Erosion of Si- and Ti doped graphites due to deuterium irradiation

During irradiation of carbon materials with hydrogen ions hydrocarbon molecules are formed resulting in an enhancement of the erosion yield. At temperatures around 800K hydrocarbon molecules are released in a thermal activated process, while at low temperatures and low ion energies physical sputtering of lightly bound hydrocarbon radicals enhances the erosion yield. Doping of carbon materials with B, Si and Ti results in a reduction of its chemical reactivity with hydrogen ions. While B reduces drastically the thermal activated process it does not alter the sputtering of hydrocarbons at low energies. For isotropic graphites doped with 10 at% Si(LS10) and 10 at% Ti(LT10) it is shown that preferential erosion of carbon leads to enrichment of the dopant at the surface.

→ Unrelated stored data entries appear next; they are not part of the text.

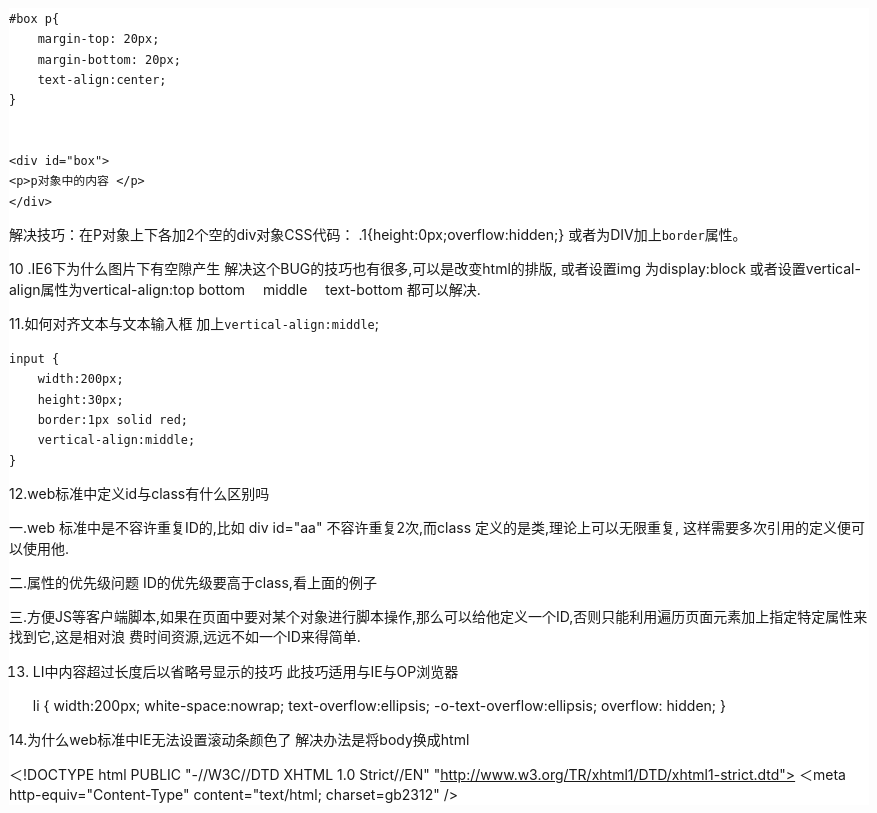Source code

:     #box p{
    	margin-top: 20px;
    	margin-bottom: 20px;
    	text-align:center;
    }


    <div id="box"> 
    <p>p对象中的内容 </p> 
    </div>


解决技巧：在P对象上下各加2个空的div对象CSS代码：
	.1{height:0px;overflow:hidden;}
或者为DIV加上`border`属性。

10 .IE6下为什么图片下有空隙产生
解决这个BUG的技巧也有很多,可以是改变html的排版,
或者设置img 为display:block 
或者设置vertical-align属性为vertical-align:top 
bottom 　middle 　text-bottom 都可以解决.

11.如何对齐文本与文本输入框
加上`vertical-align:middle`; 

    input { 
    	width:200px; 
    	height:30px; 
    	border:1px solid red; 
    	vertical-align:middle; 
    }


12.web标准中定义id与class有什么区别吗

一.web 标准中是不容许重复ID的,比如 div id="aa" 不容许重复2次,而class 定义的是类,理论上可以无限重复, 这样需要多次引用的定义便可以使用他.

二.属性的优先级问题 
ID的优先级要高于class,看上面的例子

三.方便JS等客户端脚本,如果在页面中要对某个对象进行脚本操作,那么可以给他定义一个ID,否则只能利用遍历页面元素加上指定特定属性来找到它,这是相对浪 费时间资源,远远不如一个ID来得简单.


13. LI中内容超过长度后以省略号显示的技巧
此技巧适用与IE与OP浏览器


    li { 
    	width:200px;
    	white-space:nowrap;
    	text-overflow:ellipsis;
    	-o-text-overflow:ellipsis;
    	overflow: hidden;
    }


14.为什么web标准中IE无法设置滚动条颜色了
解决办法是将body换成html

＜!DOCTYPE html PUBLIC "-//W3C//DTD XHTML 1.0 Strict//EN" "http://www.w3.org/TR/xhtml1/DTD/xhtml1-strict.dtd"> 
＜meta http-equiv="Content-Type" content="text/html; charset=gb2312" />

The thermal activated hydrocarbon emission is reduced already at low ion fluences for LS10 and LT10, while the low energy process is only reduced after high fluence irradiation and carbon surface depletion in the case of Ti doping. Depending on the microstructure of the material a very pronounced surface topography develops. Carbidic grains protect the underlying carbon material from erosion until a columnar structure evolves. Due to the high threshold for physical sputtering of Ti the total erosion yield for LT10 shows the predicted threshold behaviour for physical sputtering.